Reprint the listing. Every line must match the original exactly.

Record excerpts below:

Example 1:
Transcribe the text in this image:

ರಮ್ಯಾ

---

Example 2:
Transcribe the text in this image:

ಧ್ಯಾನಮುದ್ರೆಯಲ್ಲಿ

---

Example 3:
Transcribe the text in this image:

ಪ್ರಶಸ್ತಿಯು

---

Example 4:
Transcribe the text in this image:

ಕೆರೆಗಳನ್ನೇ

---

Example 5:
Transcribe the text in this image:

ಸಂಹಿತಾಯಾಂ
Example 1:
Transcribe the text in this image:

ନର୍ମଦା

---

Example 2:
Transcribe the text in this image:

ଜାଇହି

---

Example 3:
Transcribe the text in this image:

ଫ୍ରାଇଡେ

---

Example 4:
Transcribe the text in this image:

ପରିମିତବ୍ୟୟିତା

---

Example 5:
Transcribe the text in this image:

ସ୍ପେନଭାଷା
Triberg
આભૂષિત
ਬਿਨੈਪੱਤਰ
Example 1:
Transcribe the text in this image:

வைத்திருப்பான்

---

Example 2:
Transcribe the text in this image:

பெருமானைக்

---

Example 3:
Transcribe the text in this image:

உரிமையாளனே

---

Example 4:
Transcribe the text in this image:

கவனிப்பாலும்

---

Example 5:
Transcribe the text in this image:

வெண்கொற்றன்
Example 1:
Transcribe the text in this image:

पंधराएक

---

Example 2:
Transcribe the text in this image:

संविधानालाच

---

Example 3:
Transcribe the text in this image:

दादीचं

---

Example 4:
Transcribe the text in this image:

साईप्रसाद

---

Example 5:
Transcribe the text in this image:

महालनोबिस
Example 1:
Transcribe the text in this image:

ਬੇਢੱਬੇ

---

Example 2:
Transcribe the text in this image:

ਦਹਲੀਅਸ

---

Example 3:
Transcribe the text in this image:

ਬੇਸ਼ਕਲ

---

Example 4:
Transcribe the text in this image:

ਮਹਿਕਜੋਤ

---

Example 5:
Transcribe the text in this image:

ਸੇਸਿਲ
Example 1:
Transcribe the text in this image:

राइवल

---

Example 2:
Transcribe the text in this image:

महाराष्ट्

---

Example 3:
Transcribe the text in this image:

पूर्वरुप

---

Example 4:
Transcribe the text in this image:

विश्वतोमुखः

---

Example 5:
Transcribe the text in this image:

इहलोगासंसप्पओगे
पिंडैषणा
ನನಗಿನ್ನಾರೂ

End of Record excerpts.

# Your solution:
Example 1:
Transcribe the text in this image:

ರಮ್ಯಾ

---

Example 2:
Transcribe the text in this image:

ಧ್ಯಾನಮುದ್ರೆಯಲ್ಲಿ

---

Example 3:
Transcribe the text in this image:

ಪ್ರಶಸ್ತಿಯು

---

Example 4:
Transcribe the text in this image:

ಕೆರೆಗಳನ್ನೇ

---

Example 5:
Transcribe the text in this image:

ಸಂಹಿತಾಯಾಂ
Example 1:
Transcribe the text in this image:

ନର୍ମଦା

---

Example 2:
Transcribe the text in this image:

ଜାଇହି

---

Example 3:
Transcribe the text in this image:

ଫ୍ରାଇଡେ

---

Example 4:
Transcribe the text in this image:

ପରିମିତବ୍ୟୟିତା

---

Example 5:
Transcribe the text in this image:

ସ୍ପେନଭାଷା
Triberg
આભૂષિત
ਬਿਨੈਪੱਤਰ
Example 1:
Transcribe the text in this image:

வைத்திருப்பான்

---

Example 2:
Transcribe the text in this image:

பெருமானைக்

---

Example 3:
Transcribe the text in this image:

உரிமையாளனே

---

Example 4:
Transcribe the text in this image:

கவனிப்பாலும்

---

Example 5:
Transcribe the text in this image:

வெண்கொற்றன்
Example 1:
Transcribe the text in this image:

पंधराएक

---

Example 2:
Transcribe the text in this image:

संविधानालाच

---

Example 3:
Transcribe the text in this image:

दादीचं

---

Example 4:
Transcribe the text in this image:

साईप्रसाद

---

Example 5:
Transcribe the text in this image:

महालनोबिस
Example 1:
Transcribe the text in this image:

ਬੇਢੱਬੇ

---

Example 2:
Transcribe the text in this image:

ਦਹਲੀਅਸ

---

Example 3:
Transcribe the text in this image:

ਬੇਸ਼ਕਲ

---

Example 4:
Transcribe the text in this image:

ਮਹਿਕਜੋਤ

---

Example 5:
Transcribe the text in this image:

ਸੇਸਿਲ
Example 1:
Transcribe the text in this image:

राइवल

---

Example 2:
Transcribe the text in this image:

महाराष्ट्

---

Example 3:
Transcribe the text in this image:

पूर्वरुप

---

Example 4:
Transcribe the text in this image:

विश्वतोमुखः

---

Example 5:
Transcribe the text in this image:

इहलोगासंसप्पओगे
पिंडैषणा
ನನಗಿನ್ನಾರೂ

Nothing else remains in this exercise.